Derzeit sind die für die indigenen Belange zuständigen Behörden weitgehend paralysiert. Während die Indigenenbehörde Funai von Bolsonaro entmachtet wurde, fehlt der für die gesundheitliche Betreuung der rund 900.000 Ureinwohner zuständigen Behörde das Geld. Man will die Kommunen einspannen, doch deren Kassen sind noch leerer.
Am Mittwoch hatten die Indigenen vor dem Obersten Gericht eine Mahnwache abgehalten. Das Gericht entscheidet, ob ein Anspruch nur auf die beim Erlass der Verfassung 1988 besetzen Gebiete besteht oder auch auf traditionelle Siedlungsgebiete.
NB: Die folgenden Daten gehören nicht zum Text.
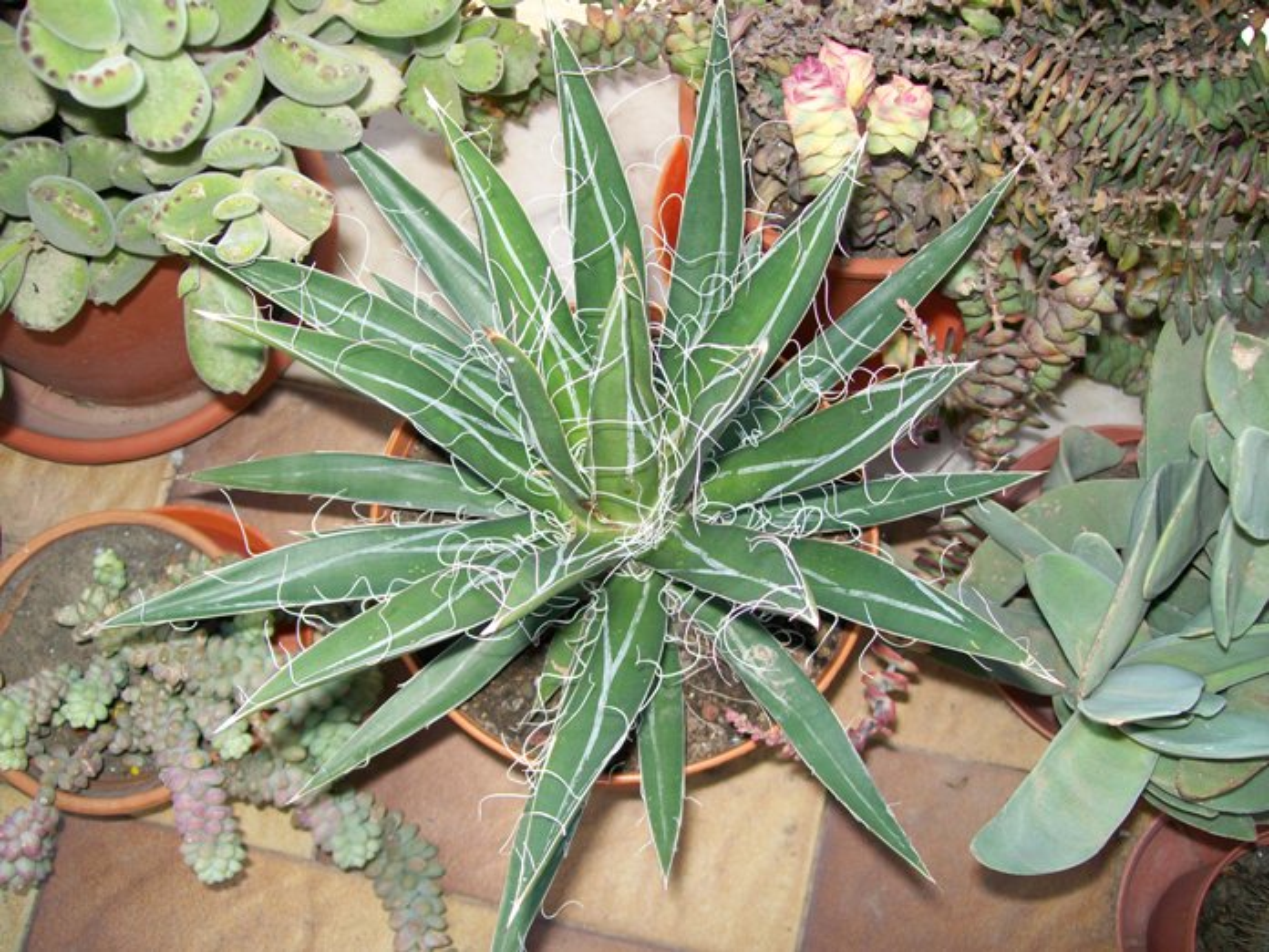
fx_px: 1246
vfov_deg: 41.8
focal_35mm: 34
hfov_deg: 54.0
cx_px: 634
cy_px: 476
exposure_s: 1/60
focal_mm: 6.1
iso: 64
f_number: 2.7
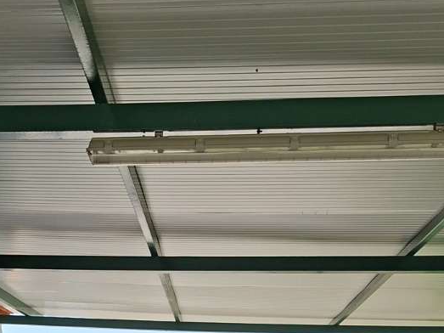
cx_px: 91
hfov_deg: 28.8
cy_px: 462
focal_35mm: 66
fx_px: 846
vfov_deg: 20.0
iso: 50
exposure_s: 1/1832
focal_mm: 5.54
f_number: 1.8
Unter der Militärdiktatur (1964-1985) waren Völker zwangsumgesiedelt worden.
Sollte das Gericht auf dem Status quo von 1988 beharren, könnten sogar bereits den Indigenen zugesprochene Gebiete wieder entzogen werden. "Diese Entscheidung wird Einfluss auf alle Prozesse der Landvergabe an Indigene in ganz Brasilien haben", so Buzatto.
Zusage des Parlamentspräsidenten
Parlamentspräsident Rodrigo Maia sagte den Indigenen zu, sich gegen die von Bolsonaro angeordnete Entmachtung von Funai einzusetzen. Die Behörde war aus dem Justizministerium ausgegliedert und dem Ministerium für Menschenrechte, Familie und Frauen zugeschlagen worden. Zudem entscheidet nun das Agrarministerium über die Landzuteilungen. Die dort dominierende Agrarlobby wünscht sich eine Öffnung der Reservate für die Agrarproduktion.
Seit Bolsonaros Wahlsieg im Oktober bemühten sich die Indigenenorganisationen vergeblich um direkten Kontakt mit der Regierung, so Buzatto. Stattdessen versuche die Regierung, die Front der Indigenen aufzubrechen, indem man das Gespräch mit einzelnen Vertretern suche. "Das sehen wir als Versuch der Spaltung der Indigenen", so Buzatto. Auch Cimi sowie internationale Nichtregierungsorganisationen werden von der Regierung geschnitten. Man wirft ihnen Einmischung in innere Angelegenheiten vor.
Vor einigen Tagen hatten 600 europäische Wissenschaftler die EU aufgefordert, den Handel mit Brasilien zu überdenken. Sollte Bolsonaro die Indigenengebiete und die dort noch intakte Natur nicht schützen, müsse man Konsequenzen ziehen, so die Forderung. In Brasilia wird auch das als Einmischung aufgefasst werden. So werden die Fronten wohl eher weiter erstarren. Immerhin endete das Protest-Camp am Freitag friedlich.